Neben dem Papst traf Rubio laut Vatikan auch den Außenbeauftragten des Vatikans, Kardinalstaatssekretär Pietro Parolin, mit dem er nach US-Angaben unter anderem über Religionsfreiheit sprach.

Der Besuch fand fast auf den Tag genau ein Jahr nach der Wahl Leos zum Papst statt - und vor dem Hintergrund der jüngsten Spannungen zwischen dem US-stämmigen Papst und US-Präsident Trump wegen des Iran-Kriegs. Trump hatte wütend auf Friedensaufrufe des katholischen Kirchenoberhauptes reagiert und ihm vorgeworfen, sich mit einem Land gemein zu machen, "das eine Atomwaffe will". Leo XIV. bezeichnete in der Vergangenheit zudem den Umgang mit Migranten in den Vereinigten Staaten als "äußerst respektlos" und forderte einen "menschlichen" Umgang.

Trotz der diplomatischen Verstimmungen fiel der Empfang für Rubio im Vatikan äußerst wohlwollend aus. Ein US-Vertreter erklärte, die Begrüßung habe "die Erwartungen übertroffen". Rubios Autokolonne fuhr demnach durch den Arco delle Campane - zu Deutsch Glockenbogen - in den Vatikan ein, eine Ehre, die normalerweise nur Staatschefs zuteil wird. Zudem empfing die Schweizergarde den Chefdiplomaten.

Die Bemühungen um eine Entspannung der Beziehungen wurden auch durch den traditionellen Austausch von Geschenken unterstrichen. Papst Leo überreichte Rubio einen Füller aus Olivenholz und betonte, der Olivenbaum sei "eine Pflanze des Friedens". Die US-Delegation schenkte dem 70-jährigen Pontifex, der als Sportfan gilt, einen kleinen Football aus Glas.

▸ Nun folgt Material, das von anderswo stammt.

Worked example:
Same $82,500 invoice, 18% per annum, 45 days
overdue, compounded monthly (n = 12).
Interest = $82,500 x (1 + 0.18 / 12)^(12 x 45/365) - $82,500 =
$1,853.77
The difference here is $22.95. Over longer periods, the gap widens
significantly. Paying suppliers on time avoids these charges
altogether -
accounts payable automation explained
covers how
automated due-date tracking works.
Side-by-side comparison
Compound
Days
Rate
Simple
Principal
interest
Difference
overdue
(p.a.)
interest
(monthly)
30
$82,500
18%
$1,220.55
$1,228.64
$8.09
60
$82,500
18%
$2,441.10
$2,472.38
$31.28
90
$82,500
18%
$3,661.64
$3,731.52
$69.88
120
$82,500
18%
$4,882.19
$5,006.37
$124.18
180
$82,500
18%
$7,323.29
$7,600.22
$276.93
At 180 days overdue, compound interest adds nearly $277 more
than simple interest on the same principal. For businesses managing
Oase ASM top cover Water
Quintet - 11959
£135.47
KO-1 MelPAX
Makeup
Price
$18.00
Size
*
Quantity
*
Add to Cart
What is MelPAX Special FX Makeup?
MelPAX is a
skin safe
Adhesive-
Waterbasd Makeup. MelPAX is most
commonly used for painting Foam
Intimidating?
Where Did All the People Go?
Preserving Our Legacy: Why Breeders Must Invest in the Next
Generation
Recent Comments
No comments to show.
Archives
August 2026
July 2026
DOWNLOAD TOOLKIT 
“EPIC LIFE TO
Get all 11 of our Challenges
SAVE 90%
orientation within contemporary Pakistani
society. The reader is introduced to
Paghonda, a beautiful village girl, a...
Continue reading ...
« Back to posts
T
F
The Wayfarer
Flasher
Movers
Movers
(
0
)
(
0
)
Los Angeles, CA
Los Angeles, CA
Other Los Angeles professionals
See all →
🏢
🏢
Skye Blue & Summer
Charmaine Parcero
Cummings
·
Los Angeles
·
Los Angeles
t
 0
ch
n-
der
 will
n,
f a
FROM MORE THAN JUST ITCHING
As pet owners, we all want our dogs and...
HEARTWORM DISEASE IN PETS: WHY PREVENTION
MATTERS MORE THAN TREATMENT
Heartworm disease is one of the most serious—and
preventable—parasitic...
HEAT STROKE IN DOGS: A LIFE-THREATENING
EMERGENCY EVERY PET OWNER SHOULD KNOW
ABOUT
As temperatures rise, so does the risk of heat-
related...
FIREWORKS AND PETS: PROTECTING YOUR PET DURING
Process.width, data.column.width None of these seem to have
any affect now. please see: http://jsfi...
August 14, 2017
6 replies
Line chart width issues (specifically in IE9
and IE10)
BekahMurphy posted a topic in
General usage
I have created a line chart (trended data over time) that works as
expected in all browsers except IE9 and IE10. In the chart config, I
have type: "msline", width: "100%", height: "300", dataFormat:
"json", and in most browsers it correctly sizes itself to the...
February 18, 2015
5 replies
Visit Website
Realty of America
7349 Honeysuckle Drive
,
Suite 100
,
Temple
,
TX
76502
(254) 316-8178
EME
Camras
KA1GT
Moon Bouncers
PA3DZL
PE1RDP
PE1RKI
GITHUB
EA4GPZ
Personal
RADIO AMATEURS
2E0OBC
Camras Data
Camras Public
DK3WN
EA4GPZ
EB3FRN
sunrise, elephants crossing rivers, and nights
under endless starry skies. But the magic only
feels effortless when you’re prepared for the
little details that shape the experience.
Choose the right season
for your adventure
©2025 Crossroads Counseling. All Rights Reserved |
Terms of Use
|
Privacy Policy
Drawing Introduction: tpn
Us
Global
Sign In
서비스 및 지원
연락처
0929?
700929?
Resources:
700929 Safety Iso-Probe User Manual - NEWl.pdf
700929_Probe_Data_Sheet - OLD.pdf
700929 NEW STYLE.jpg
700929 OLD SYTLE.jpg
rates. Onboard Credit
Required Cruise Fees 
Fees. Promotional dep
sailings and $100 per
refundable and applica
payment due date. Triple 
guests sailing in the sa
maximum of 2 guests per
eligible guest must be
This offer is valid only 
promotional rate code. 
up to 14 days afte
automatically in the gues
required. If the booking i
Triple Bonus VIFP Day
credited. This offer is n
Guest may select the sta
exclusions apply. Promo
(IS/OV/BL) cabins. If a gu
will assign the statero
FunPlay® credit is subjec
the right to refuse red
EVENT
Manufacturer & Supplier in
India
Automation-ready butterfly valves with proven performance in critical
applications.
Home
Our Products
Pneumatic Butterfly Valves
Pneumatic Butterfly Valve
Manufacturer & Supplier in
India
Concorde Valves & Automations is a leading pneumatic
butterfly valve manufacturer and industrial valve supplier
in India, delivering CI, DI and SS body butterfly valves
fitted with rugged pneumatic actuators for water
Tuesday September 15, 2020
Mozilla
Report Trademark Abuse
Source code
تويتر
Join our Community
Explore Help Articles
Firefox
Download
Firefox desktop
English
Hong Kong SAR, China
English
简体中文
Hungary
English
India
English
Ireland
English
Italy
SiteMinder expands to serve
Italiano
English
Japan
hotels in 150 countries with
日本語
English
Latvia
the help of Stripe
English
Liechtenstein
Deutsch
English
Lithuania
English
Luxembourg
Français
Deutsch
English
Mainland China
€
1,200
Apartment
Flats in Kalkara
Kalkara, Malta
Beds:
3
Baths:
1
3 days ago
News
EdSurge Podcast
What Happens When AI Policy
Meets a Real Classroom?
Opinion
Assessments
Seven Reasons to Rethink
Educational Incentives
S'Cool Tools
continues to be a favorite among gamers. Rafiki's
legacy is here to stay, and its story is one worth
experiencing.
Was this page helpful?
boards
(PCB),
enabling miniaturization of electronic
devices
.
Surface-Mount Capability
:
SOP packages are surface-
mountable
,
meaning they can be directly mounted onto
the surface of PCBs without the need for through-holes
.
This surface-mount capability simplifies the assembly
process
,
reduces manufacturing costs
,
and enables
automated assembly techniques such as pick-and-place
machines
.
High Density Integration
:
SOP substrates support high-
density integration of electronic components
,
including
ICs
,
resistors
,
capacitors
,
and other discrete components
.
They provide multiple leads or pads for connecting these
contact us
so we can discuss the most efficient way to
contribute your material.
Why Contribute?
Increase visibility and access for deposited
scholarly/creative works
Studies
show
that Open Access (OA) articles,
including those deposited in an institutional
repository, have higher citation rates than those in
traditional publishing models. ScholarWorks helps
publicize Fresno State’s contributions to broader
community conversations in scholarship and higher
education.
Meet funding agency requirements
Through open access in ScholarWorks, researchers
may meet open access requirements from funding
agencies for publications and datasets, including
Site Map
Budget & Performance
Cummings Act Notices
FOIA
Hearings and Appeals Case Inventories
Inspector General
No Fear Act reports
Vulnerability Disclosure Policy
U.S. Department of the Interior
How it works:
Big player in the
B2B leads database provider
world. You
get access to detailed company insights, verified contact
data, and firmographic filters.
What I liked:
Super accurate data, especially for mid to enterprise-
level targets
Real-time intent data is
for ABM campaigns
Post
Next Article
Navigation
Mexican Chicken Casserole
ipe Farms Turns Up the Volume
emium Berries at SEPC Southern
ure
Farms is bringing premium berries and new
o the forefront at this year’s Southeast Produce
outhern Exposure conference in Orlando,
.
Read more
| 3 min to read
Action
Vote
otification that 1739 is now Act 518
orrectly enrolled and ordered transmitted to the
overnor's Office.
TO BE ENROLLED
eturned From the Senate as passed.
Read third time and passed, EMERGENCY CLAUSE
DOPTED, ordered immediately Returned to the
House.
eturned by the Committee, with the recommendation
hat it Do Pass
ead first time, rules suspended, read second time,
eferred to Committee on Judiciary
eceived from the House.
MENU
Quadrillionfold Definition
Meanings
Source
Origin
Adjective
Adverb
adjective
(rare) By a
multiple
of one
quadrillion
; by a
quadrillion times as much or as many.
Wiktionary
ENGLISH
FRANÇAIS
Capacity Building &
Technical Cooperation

Rubio ist - anders als Trump - Katholik. Auf seiner bis Freitag dauernden Reise standen auch Gespräche mit Italiens rechtsgerichteter Ministerpräsidentin Giorgia Meloni und anderen Regierungsvertretern auf dem Programm. Meloni hatte Trumps Kritik am Papst als "inakzeptabel" verurteilt – woraufhin der US-Präsident sich kritisch über sie äußerte.

Die seit Oktober 2022 regierende Rechtsaußenpolitikerin Meloni versuchte in der Vergangenheit, zwischen dem Rechtspopulisten Trump und Kritikern in der EU zu vermitteln. Italien weigert sich, wie andere europäische Nato-Partner, die USA im Krieg gegen den Iran zu unterstützen. Der Krieg hatte Ende Februar mit Angriffen der USA und Israels auf die Islamische Republik begonnen.

In italienischen Medien wurde Rubios Besuch im Vorfeld als "Tauwetter"-Diplomatie kommentiert. Rubio selbst bemühte sich bereits vor seiner Reise am Dienstag in Washington, den Konflikt zwischen Trump und dem Papst als nicht so bedeutend darzustellen und die gemeinsamen Interessen zu betonen.